West meets East in John Cleese

Don Lattin of the San Francisco Chronicle must be the envy of every religion writer who loves the comedy of John Cleese. Lattin nabbed an interview with the Monty Python veteran before Cleese made a series of Bay Area fundraising appearances for Esalen, the Big Sur-based institute known for spreading Eastern thought in the West.

Lattin traces Cleese’s disenchantment with the Church of England, including this moment:

For a while, in his early teens, Cleese waited to be touched by the power of the Holy Spirit. “I really did expect a golden haze to descend gently on my shoulders. Eventually, I switched out of disappointment to atheism.”

Cleese found his life transformed by reading Tao: The Watercourse Way by Alan Watts and Al Chung-liang Huang and by an impromptu visit to Esalen in 1980.

Lattin wraps up the story with this paradox:

Atheist no more, Cleese now believes “without the slightest doubt” in reincarnation, poltergeists and other paranormal phenomena. At the same time, he also believes that “a lot of the California New Age is nonsense.”

Here’s another facet of Cleese’s spiritual life: in 1988 he recorded the definitive audio version of The Screwtape Letters by C.S. Lewis. Audio Literature of Berkeley, Calif., distributed the recording in abridged form on two cassettes, and in unabridged form in an anniversary package. Both versions, plus a three-CD set from England that includes “Screwtape Proposes a Toast,” are available on eBay.

Joss Ackland, who depicted Lewis in the original Shadowlands, also has recorded an unabridged version of Screwtape, but Cleese does a far better job of it.
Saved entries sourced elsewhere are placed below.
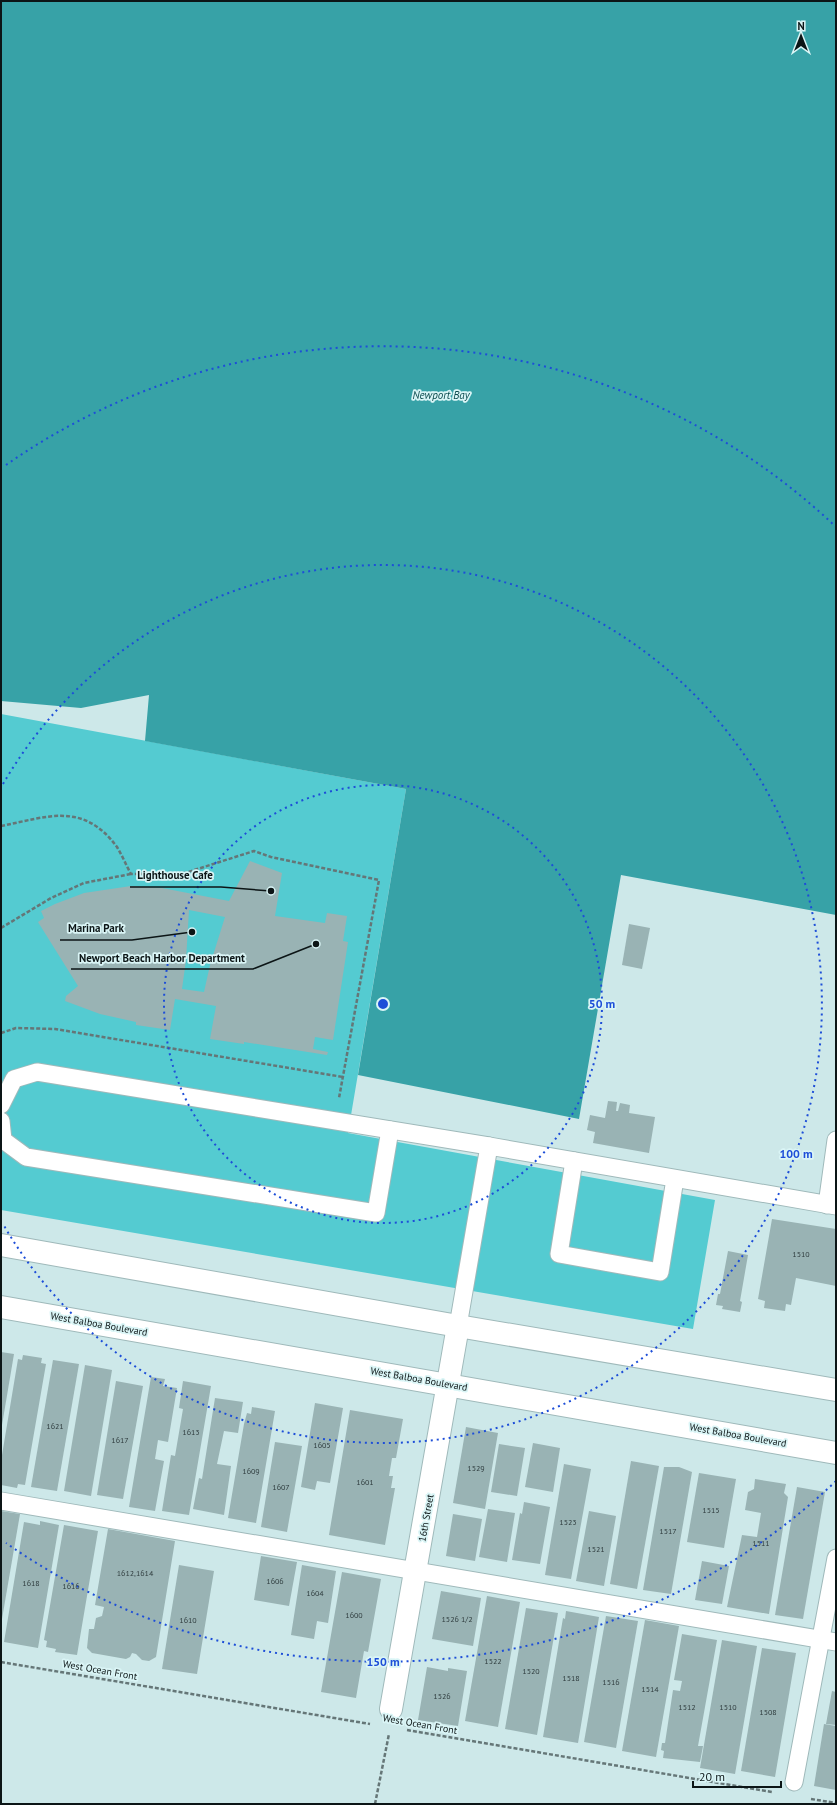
<svg xmlns="http://www.w3.org/2000/svg" width="837" height="1805" font-family="'PT Sans',sans-serif">
  <style>
    .green { fill: #54cbd1 }
    .water { fill: #37a2a7 }
    .building { fill: #99b3b4; fill-rule: evenodd }
    .lines { fill: none; stroke-linecap: round; stroke-linejoin: round }
    .lane-casing { stroke: #9fb9ba; stroke-width: 19 }
    .street-casing { stroke: #9fb9ba; stroke-width: 24 }
    .primary-casing { stroke: #9fb9ba; stroke-width: 24 }
    .path { stroke: #657677; stroke-width: 2.5; stroke-dasharray: 4 2; stroke-linecap: butt }
    .lane { stroke: #fff; stroke-width: 17 }
    .street { stroke: #fff; stroke-width: 22 }
    .primary { stroke: #fff; stroke-width: 22 }
    .ring { fill: none; stroke: #1d4ed8; stroke-width: 2; stroke-dasharray: 2 4 }
    .labels { text-anchor: middle; dominant-baseline: central; stroke-width: 3.5; stroke-linejoin: round; paint-order: stroke }
    .number-label { font-size: 8px; fill: #2f3c3e }
    .street-label { font-size: 10px; fill: #0c1516; stroke: #daf5f6 }
    .water-label { font-size: 11px; font-style: italic; fill: #0d4c4f; stroke: #daf5f6 }
    .centre { fill: #1d4ed8; stroke: #daf5f6; stroke-width: 2 }
    .ring-label { font-size: 12px; text-anchor: middle; font-weight: bold; fill: #1d4ed8; stroke: #daf5f6; stroke-width: 3.5; stroke-linejoin: round; paint-order: stroke }
    .leader { fill: none; stroke: #0c1516; stroke-width: 1.5 }
    .callout-dot { fill: #0c1516; stroke: #daf5f6; stroke-width: 1.5 }
    .callout-label { font-size: 11px; text-anchor: middle; font-weight: bold; fill: #0c1516; stroke: #daf5f6; stroke-width: 3.5; stroke-linejoin: round; paint-order: stroke }
  </style>
  <rect width="100%" height="100%" fill="#cde8e9"/>
  <polygon class="green" points="1,714 406,789 348,1133 715,1200 693,1329 1,1210"/>
  <polygon class="water" points="1,1 836,1 836,915 621,875 579,1119 358,1075 406,789 145,741 149,695 81,708 1,701"/>
  <g class="building">
    <path d="M250 861 282 873 275 916 325 923 327 913 347 916 343 941 348 942 333 1040 315 1037 313 1049 328 1052 327 1055 244 1042V1044L210 1039 216 1006 175 999 170 1030 136 1025V1022L100 1014 65 1001 66 996 78 986 38 922 44 918 41 911 55 904 84 893 131 886 162 888 229 901ZM189 910 225 917 210 965 204 992 182 989 186 960Z"/>
    <polygon points="629,924 650,928 642,969 622,965"/>
    <polygon points="608,1101 617,1102 616,1111 618,1111 620,1103 630,1105 629,1113 655,1117 649,1153 593,1143 595,1132 587,1130 590,1115 605,1118"/>
    <polygon points="772,1219 836,1229 836,1286 796,1278 791,1305 786,1304 785,1311 764,1308 765,1301 758,1299"/>
    <polygon points="728,1251 748,1255 740,1301 742,1302 740,1312 722,1309 723,1306 716,1305 718,1294 720,1294"/>
    <polygon points="1,1352 14,1354 2,1425 1,1425"/>
    <polygon points="23,1355 42,1358 41,1363 46,1364 25,1485 18,1484 17,1488 1,1485 1,1461 18,1359 22,1360"/>
    <polygon points="53,1360 79,1364 57,1491 31,1487"/>
    <polygon points="85,1365 112,1370 91,1496 64,1491"/>
    <polygon points="151,1377 165,1379 163,1386 177,1388 168,1442 158,1440 155,1459 164,1461 155,1511 129,1507"/>
    <polygon points="116,1381 143,1386 123,1499 97,1495"/>
    <polygon points="183,1381 211,1386 189,1515 162,1511 171,1455 175,1456 183,1409 179,1408"/>
    <polygon points="215,1398 243,1402 238,1433 224,1431 217,1464 231,1466 224,1515 193,1509 199,1478 202,1479"/>
    <polygon points="315,1403 343,1408 330,1483 317,1481 315,1490 301,1487"/>
    <polygon points="252,1407 275,1411 256,1523 228,1518 244,1424 247,1413 251,1414"/>
    <polygon points="350,1410 403,1419 396,1458 392,1458 389,1476 393,1476 391,1488 395,1488 385,1545 329,1535"/>
    <polygon points="466,1427 498,1433 485,1509 453,1503"/>
    <polygon points="275,1442 302,1446 287,1532 261,1527"/>
    <polygon points="533,1443 560,1448 553,1492 525,1487"/>
    <polygon points="499,1444 525,1448 517,1496 491,1492"/>
    <polygon points="631,1461 659,1466 637,1589 610,1584"/>
    <polygon points="564,1464 591,1469 571,1579 545,1575"/>
    <polygon points="664,1467 679,1467 692,1472 671,1594 643,1590"/>
    <polygon points="699,1473 736,1479 724,1548 687,1542"/>
    <polygon points="755,1479 786,1484 784,1493 788,1497 769,1614 727,1607 742,1535 757,1537 761,1513 745,1510 748,1492 754,1489"/>
    <polygon points="797,1487 825,1492 803,1619 775,1615"/>
    <polygon points="524,1502 550,1507 540,1564 512,1560 520,1513 522,1514"/>
    <polygon points="488,1509 515,1513 507,1562 479,1557"/>
    <polygon points="1,1511 20,1514 2,1619 1,1619"/>
    <polygon points="589,1511 616,1516 604,1586 576,1581"/>
    <polygon points="453,1514 482,1519 475,1561 446,1556"/>
    <polygon points="40,1521 59,1525 38,1648 4,1642 24,1522 40,1525"/>
    <polygon points="64,1525 98,1531 77,1655 55,1652 56,1649 46,1647 47,1641 44,1640"/>
    <polygon points="108,1529 175,1541 156,1657 149,1661 142,1660 136,1654 132,1653 130,1657 126,1659 92,1653 87,1648 89,1629 94,1629 96,1618 102,1616 104,1607 95,1605"/>
    <polygon points="261,1556 297,1562 289,1606 254,1600"/>
    <polygon points="702,1561 729,1566 722,1604 695,1600"/>
    <polygon points="179,1565 214,1571 197,1674 162,1669"/>
    <polygon points="302,1565 336,1571 328,1623 317,1621 314,1639 291,1635"/>
    <polygon points="342,1572 381,1579 368,1652 364,1651 356,1698 321,1692"/>
    <polygon points="441,1591 481,1598 473,1646 432,1639"/>
    <polygon points="487,1596 520,1602 498,1727 465,1721"/>
    <polygon points="526,1608 558,1613 537,1735 505,1729"/>
    <polygon points="566,1611 599,1617 578,1743 543,1737 563,1618 565,1619"/>
    <polygon points="606,1616 638,1621 616,1748 584,1742"/>
    <polygon points="645,1620 679,1626 656,1757 622,1751"/>
    <polygon points="682,1634 717,1640 698,1746 703,1746 700,1762 663,1758 664,1751 661,1750 662,1743 665,1743 673,1690 680,1691 682,1681 674,1680"/>
    <polygon points="722,1640 757,1646 735,1774 700,1768"/>
    <polygon points="762,1648 796,1653 775,1777 741,1771"/>
    <polygon points="427,1667 448,1671 448,1668 467,1671 458,1726 418,1720"/>
    <polygon points="832,1691 836,1692 836,1725 826,1724"/>
    <polygon points="824,1724 836,1726 836,1790 814,1786"/>
  </g>
  <g class="lines">
    <g class="lane-casing">
      <g id="lane">
        <polyline points="1,1105 14,1079 37,1072 489,1146 458,1326"/>
        <polyline points="1,1121 3,1140 26,1157 376,1213 390,1130"/>
        <polyline points="489,1146 836,1206"/>
        <polyline points="574,1161 559,1254 660,1272 675,1179"/>
        <polyline points="827,1205 836,1140"/>
        <polyline points="1,1501 836,1642"/>
        <polyline points="794,1782 836,1558"/>
      </g>
    </g>
    <g class="street-casing">
      <polyline id="street" points="391,1709 458,1326"/>
    </g>
    <g class="primary-casing">
      <g id="primary">
        <polyline points="1,1245 458,1326 836,1390"/>
        <polyline points="1,1307 836,1453"/>
      </g>
    </g>
    <g class="path">
      <path d="M1 826C47 817 83 801 117 847 122 855 126 865 131 874L185 873 254 851 271 857 379 880 339 1098"/>
      <polyline points="1,928 51,898 84,883 131,874"/>
      <polyline points="1,1033 16,1028 55,1029 343,1077"/>
      <polyline points="1,1662 370,1724"/>
      <polyline points="407,1730 772,1792"/>
      <polyline points="811,1799 836,1803"/>
      <polyline points="375,1804 389,1734"/>
    </g>
    <use href="#lane" class="lane"/>
    <use href="#street" class="street"/>
    <use href="#primary" class="primary"/>
  </g>
  <g class="ring">
    <circle cx="383" cy="1004" r="219"/>
    <path d="M3 784A439 439 0 1 1 3 1224"/>
    <path d="M836 1481A658 658 0 0 1 6 1543M6 465A658 658 0 0 1 836 527"/>
  </g>
  <g class="labels">
    <g class="number-label">
      <text x="801" y="1254">1510</text>
      <text x="55" y="1426">1621</text>
      <text x="191" y="1432">1613</text>
      <text x="120" y="1440">1617</text>
      <text x="322" y="1445">1605</text>
      <text x="476" y="1468">1529</text>
      <text x="251" y="1471">1609</text>
      <text x="365" y="1482">1601</text>
      <text x="281" y="1487">1607</text>
      <text x="711" y="1510">1515</text>
      <text x="568" y="1522">1523</text>
      <text x="668" y="1531">1517</text>
      <text x="761" y="1543">1511</text>
      <text x="596" y="1549">1521</text>
      <text x="135" y="1573">1612,1614</text>
      <text x="275" y="1581">1606</text>
      <text x="31" y="1583">1618</text>
      <text x="71" y="1586">1616</text>
      <text x="315" y="1593">1604</text>
      <text x="354" y="1615">1600</text>
      <text x="457" y="1619">1526 1/2</text>
      <text x="188" y="1620">1610</text>
      <text x="493" y="1661">1522</text>
      <text x="531" y="1671">1520</text>
      <text x="571" y="1678">1518</text>
      <text x="611" y="1682">1516</text>
      <text x="650" y="1689">1514</text>
      <text x="442" y="1696">1526</text>
      <text x="687" y="1707">1512</text>
      <text x="728" y="1707">1510</text>
      <text x="768" y="1712">1508</text>
    </g>
    <g class="street-label">
      <text transform="translate(99 1324) rotate(10)">West Balboa Boulevard</text>
      <text transform="translate(419 1379) rotate(10)">West Balboa Boulevard</text>
      <text transform="translate(738 1435) rotate(10)">West Balboa Boulevard</text>
      <text transform="translate(426 1518) rotate(-80)">16th Street</text>
      <text transform="translate(100 1670) rotate(10)">West Ocean Front</text>
      <text transform="translate(420 1724) rotate(10)">West Ocean Front</text>
    </g>
    <g class="water-label">
      <text x="441" y="395">Newport Bay</text>
    </g>
  </g>
  <circle cx="383" cy="1004" r="6" class="centre"/>
  <g class="ring-label">
    <text x="602" y="1008">50 m</text>
    <text x="796" y="1158">100 m</text>
    <text x="383" y="1666">150 m</text>
  </g>
  <path class="leader" d="M271 891L221 887H130M192 932L132 940H60M316 944L253 969H71"/>
  <g class="callout-dot">
    <circle cx="271" cy="891" r="4"/>
    <circle cx="192" cy="932" r="4"/>
    <circle cx="316" cy="944" r="4"/>
  </g>
  <g class="callout-label">
    <text x="175" y="879">Lighthouse Cafe</text>
    <text x="96" y="932">Marina Park</text>
    <text x="162" y="962">Newport Beach Harbor Department</text>
  </g>
  <rect width="837" height="1805" fill="none" stroke="#0c1516" stroke-width="4"/>
  <g transform="translate(801 36)" stroke="#daf5f6" stroke-width="3" paint-order="stroke">
  <path d="M0-3L7 15L0 10L-7 15Z" fill="#0c1516"/>
  <text y="-6" font-size="11" font-weight="bold" text-anchor="middle" fill="#0c1516">N</text>
  </g>
  <path d="M693 1781v6h88v-6" fill="none" stroke="#0c1516" stroke-width="2"/>
  <text x="699" y="1781" font-size="12" fill="#0c1516" stroke="#daf5f6" stroke-width="3" paint-order="stroke">20 m</text>
</svg>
Cleese’s Screwtape mutters darkly, shouts and even loses himself in laughter. Cleese’s performance is both hilarious and chilling.

Print Friendly

  • Kerry Wood

    Here’s what I think is the real “money quote” from the article on John Cleese:

    “For me, the great problem growing up in England was that I had a very narrow concept of what God can be, and it was damn close to an old man with a beard,” Cleese said. “God was treated like this powerful, erratic, rather punitive father who has to be pacified and praised. You know, flattered.”

    When someone says that he/she does not believe in God, the best response is “Tell me about the God you don’t believe in. Chances are, I won’t believe in him either.”

    It’s too bad John Cleese has yet to experience the true God – one in whom he can believe.

  • c matt

    You know, I never understood the appeal of this re-incarnation thing. It seems, perhaps unintentionally, the movie Groundhog Day demonstrates its utter pointlessness. If all I have to look forward to is another earthly life, and then another earthly life, and then another earthly life . . . ad infinitum, whats the point?

  • http://www.kenshogodchaser.com Kensho Godchaser (Jay Allen)

    Reminds me of the Python appearance at the Aspen Comedy Festival when Idle and Cleese started arguing over whether or not their treatment of Christ in LIFE OF BRIAN was straightforward or heretical. As I remember, idle stated that they didn’t make the film *about* Christ because they had to much respect for him.

    Great article – thanks for posting.